Quelques notes cuivrées, une signature à base de petits cris interjectifs, la même voix aiguë, cassée et chantante depuis l’époque Acid Rap. Impossible de se tromper, le son est caractéristique : Chance The Rapper est de retour à notre grand plaisir.
Une fois n’est pas coutume, Donnie Trumpet et son instrument fétiche ne sont pas bien loin. Nouveauté de ce milieu d’année, Kanye West non plus ! Apres avoir été publiquement adoubé par la légende de Chicago avec, en guise d’épée, une place de choix sur le premier morceau de The Life Of Pablo, Chancelor Bennett rend la pareille à son idole. Pas une intro, une « entrée » majestueuse, sur laquelle le jeune chicagoan aux anges fait un point à date sur sa carrière, tandis que le timbre autotuné de son ainé rappelle à qui l’aurait oublié le rôle central que joue la musique chez les deux artistes. Une vocation évidente et indéniable, que Chance The Rapper s’évertue à confirmer à chaque nouveau projet avec un naturel épatant, et ce depuis ses débuts.
« If I die I’ll probably cry at my own service. »
La prestigieuse liste des featurings compris sur ce troisième opus solo réserve de très belles surprises. À commencer par Lil Wayne et 2 Chainz, dont les voix, qui surgissent sans attendre dès la deuxième piste, font l’effet d’une poignée de bonbons Kiss Cool. S’ensuit une intervention tout en douceur du chanteur Jeremih sur le titre « Summer Friends », puis de D.R.A.M., dont le morceau « Cha Cha » a notamment inspiré le tube « Hotline Bling », et qui vient ici pousser la chansonnette dans « Special ». Puis, ce sont les cordes vocales éraillées de Young Thug qui s’invitent sur « Mixtape », un titre à la mesure de la folie nonchalante de Thugger.

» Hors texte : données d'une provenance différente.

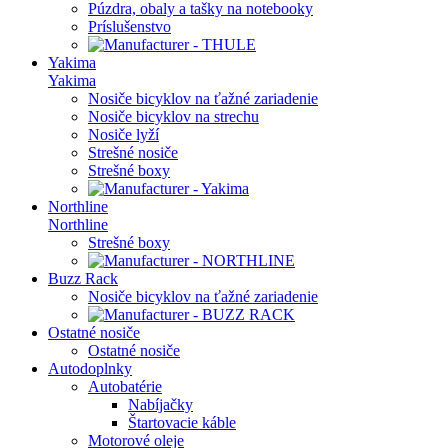
Púzdra, obaly a tašky na notebooky
Príslušenstvo
Yakima
Yakima
Nosiče bicyklov na ťažné zariadenie
Nosiče bicyklov na strechu
Nosiče lyží
Strešné nosiče
Strešné boxy
Northline
Northline
Strešné boxy
Buzz Rack
Nosiče bicyklov na ťažné zariadenie
Ostatné nosiče
Ostatné nosiče
Autodoplnky
Autobatérie
Nabíjačky
Štartovacie káble
Motorové oleje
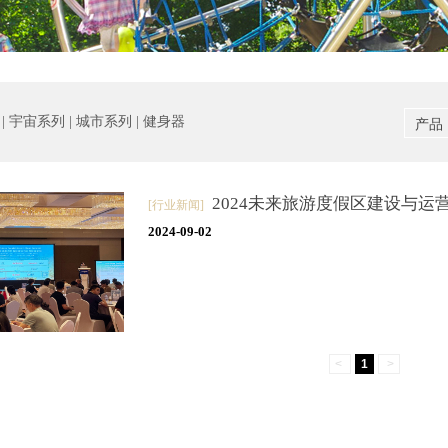
 宇宙系列 | 城市系列 | 健身器
产品
2024未来旅游度假区建设与运
[行业新闻]
2024-09-02
<
1
>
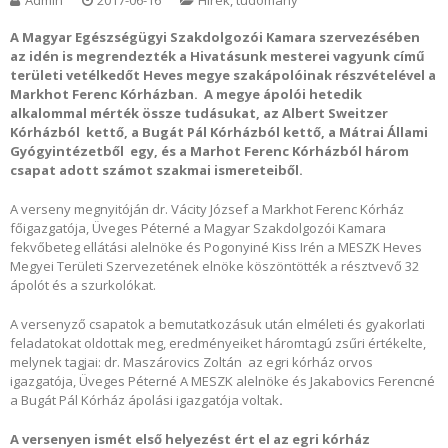
A Magyar Egészségügyi Szakdolgozói Kamara szervezésében
az idén is megrendezték a Hivatásunk mesterei vagyunk című
területi vetélkedőt Heves megye szakápolóinak részvételével a
Markhot Ferenc Kórházban. A megye ápolói hetedik
alkalommal mérték össze tudásukat, az Albert Sweitzer
Kórházból kettő, a Bugát Pál Kórházból kettő, a Mátrai Állami
Gyógyintézetből egy, és a Marhot Ferenc Kórházból három
csapat adott számot szakmai ismereteiből.
A verseny megnyitóján dr. Vácity József a Markhot Ferenc Kórház
főigazgatója, Üveges Péterné a Magyar Szakdolgozói Kamara
fekvőbeteg ellátási alelnöke és Pogonyiné Kiss Irén a MESZK Heves
Megyei Területi Szervezetének elnöke köszöntötték a résztvevő 32
ápolót és a szurkolókat.
A versenyző csapatok a bemutatkozásuk után elméleti és gyakorlati
feladatokat oldottak meg, eredményeiket háromtagú zsűri értékelte,
melynek tagjai: dr. Maszárovics Zoltán az egri kórház orvos
igazgatója, Üveges Péterné A MESZK alelnöke és Jakabovics Ferencné
a Bugát Pál Kórház ápolási igazgatója voltak
.
A versenyen ismét első helyezést ért el az egri kórház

Ajoutez à cela Justin Bieber (oui, bon…), Jay Electronica, T-Pain, dont la présence somme toute assez logique est une vraie madeleine de Proust, et Future, qui promène allègrement son flow en spirale dans « Smoke Break ». Un festival de talents qui fait toute la diversité de ce disque, et prouve autant le bon goût de Chance The Rapper que la longueur de son carnet d’adresse.
Côté production, la palette de ce Coloring Book offre un camaïeu de couleurs digne des plus belles études de Kandinsky. Le style oscille brillamment entre trap et gospel, donnant ainsi corps au fameux concept-album mis en avant par Kanye West pour décrire sa dernière oeuvre, mais que l’on ne perçoit finalement qu’en demi-teinte sur The Life Of Pablo. Parmi les crédits, on note d’abord la présence de Kaytranada, dont le style à mi-chemin entre disco, house et Hip-Hop illumine le morceau « All Night », ainsi que du norvégien Lido, affilié à Pelican Fly et Mad Decent, ou encore de Rascal, signé sous le label allemand Jakarta. Egal à lui-même, Chano laisse également la part belle à son groupe The Social Experiment, crédité sur les très bons « Angels » et « Blessings ». Une variété de styles qui permet au rappeur de se renouveler, en partie grâce à des touches plus électroniques qu’à l’accoutumée, sans pour autant perdre la patte de son collectif, reconnaissable entre toutes.
« Call me Mister Mufasa, I had to master stampedes. »
La mixtape tant attendue se finit en beauté avec une reprise minimaliste de « Blessings », une chanson sur laquelle le « protégé » numéro un de Kanye West révèle une fois de plus tout son lyrisme. Comblé, l’artiste se remémore avec nostalgie ses jeunes années, et loue son créateur pour le travail accompli et le chemin parcouru jusqu’ici. Un arrangement très évangélique, à l’image de sa récente performance au Tonight Show, accompagné du So-X, d’un coeur et de l’artiste Byon Cage. Contrairement au roi lion Mufasa, auquel Chano se compare dans ce titre, notre rappeur a appris à maîtriser ses atouts pour se frayer miraculeusement un chemin parmi les buffles. Guidé par les étoiles de ses ancêtres entertainers, Simba est sur le point de récupérer le trône, et tous les animaux de la savane sont là pour assister au sacre. Postés entre les éléphants, les girafes et les flamants roses, éblouis par les couleurs vibrantes de ce safari Hip-Hop, on ne peut que se prosterner devant le jeune prodige.